To hear what they had to say, watch this video. Some of the questions asked, and their answers, are below.
- What is the biggest financial stumbling block for South African youth?
Materialism is one of the biggest challenges that young people face, according to 25-year-old Mishi-Aal de Kock. He says youth are obsessed with expensive clothing and smartphone brands, and will become indebted in order to enjoy these.
Lack of financial education, and social media influences, were identified as issues by Waseem Ismail, aged 29. Ismail says the financial advice that youth obtain from social media does not come from qualified experts, and this can cause confusion.
Rick Harrison, 31years old, says that choice overload is a critical problem. South African youth have a plethora of options available, and don’t know what to choose.
- When it comes to your finances, what do you wish you had learned sooner?
Louwna van Wyk, aged 26, says she wishes she had started saving and budgeting earlier, and learnt about the different youth savings accounts that would help her maximise interest and save on fees. Had he known how to achieve it, Rueben Vester, aged 22, would have been disciplined enough to stick to his goals and avoid all kinds of debt.
- What factors influence your financial decisions?
“I’m very cheap. I’ll go to a store where I’ll look for the two-for-one deals,” says de Kock. “I spend my money wisely. Before, I would spend it recklessly.”
Sharmaine Chihuri, aged 32, says she too is a cautious buyer. She tends to weigh up her options before she makes a purchase.
Ramokebe Thamange, aged 24, notes, “You can make impulsive decisions and it does affect your finances, especially for young people. We spend our money on what we enjoy and don’t think about the consequences of our actions. We’re living in the now,” he says.
Key takeaway tips
Says Anthony, “Whether you’re a young student holding down a part-time job, or on the first rung of the corporate ladder, making your money go further as a young person can take all your ingenuity in these demanding times.
“JustMoney.co.za offers an array of articles, guides, budget calculators and products, developed over ten years to help people make informed personal finance decisions.”
Anthony lists four topics that resonate with young people – how to divide joint expenses, learning how to budget, tackling debt, and getting to grips with tax.
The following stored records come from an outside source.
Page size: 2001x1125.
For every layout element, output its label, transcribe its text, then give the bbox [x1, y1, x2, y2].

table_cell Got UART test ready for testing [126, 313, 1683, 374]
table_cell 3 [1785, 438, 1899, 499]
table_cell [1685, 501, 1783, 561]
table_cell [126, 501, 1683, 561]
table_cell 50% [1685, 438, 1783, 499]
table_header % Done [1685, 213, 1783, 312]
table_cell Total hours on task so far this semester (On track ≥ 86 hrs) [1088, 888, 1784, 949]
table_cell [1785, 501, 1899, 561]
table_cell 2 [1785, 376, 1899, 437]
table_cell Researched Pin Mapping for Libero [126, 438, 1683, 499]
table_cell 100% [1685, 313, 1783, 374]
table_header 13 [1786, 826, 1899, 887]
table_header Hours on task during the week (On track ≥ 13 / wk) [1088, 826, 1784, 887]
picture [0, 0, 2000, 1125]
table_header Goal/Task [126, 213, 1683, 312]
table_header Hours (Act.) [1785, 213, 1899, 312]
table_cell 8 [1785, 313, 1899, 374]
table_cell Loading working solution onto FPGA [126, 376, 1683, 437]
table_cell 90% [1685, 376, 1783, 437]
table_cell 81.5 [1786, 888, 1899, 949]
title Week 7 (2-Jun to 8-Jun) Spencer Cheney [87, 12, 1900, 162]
1 – Dividing household and entertainment expenses
If you’re a student, or struggling to make ends meet, it’s highly likely that you’ll be living with family or friends. Apart from learning how to adapt to their personality quirks, you’ll also have the challenge of managing joint household finances.
2 – Drawing up a budget
Do your best to draw up a budget and stick to it. With excellent online advice, the excuse of being clueless about how to manage your money is no longer valid.
Find an easy-to-follow online budget calculator here, or choose a method as simple as having an envelope for each category such as rent and entertainment, and allocating money to each. Read more about alternatives to a traditional budget here.
3 – Paying off debt
It’s very easy to fall into a debt trap via a mix of credit cards, overdrafts, outstanding bills and fines. It’s essential that you address this overload as soon as possible. Read an article that explains the difference between good debt (investing strategically in your future) and bad debt (funding a lifestyle you can’t afford) here.
4 – Tackling tax
If you’re taking on freelance or contract jobs, your employers may deduct a flat 25% and pay this to SARS. Other clients may prefer to not get involved and will pay you the full amount.
The bottom line is that, whether money is deducted at source or not, you are liable to pay tax on the total you have earned during a financial year. It’s important to ensure you store the documents proving your expenses in the course of your work, as you should be able to deduct most of them. Find out if you need the services of a tax practitioner, and what the costs are, here.
“How and when you choose to start developing good financial habits is up to you, but there will come a time when you’ll need to boost your money management skills to help you achieve financial freedom,” says Anthony. “It’s highly recommended that you start as soon as possible.”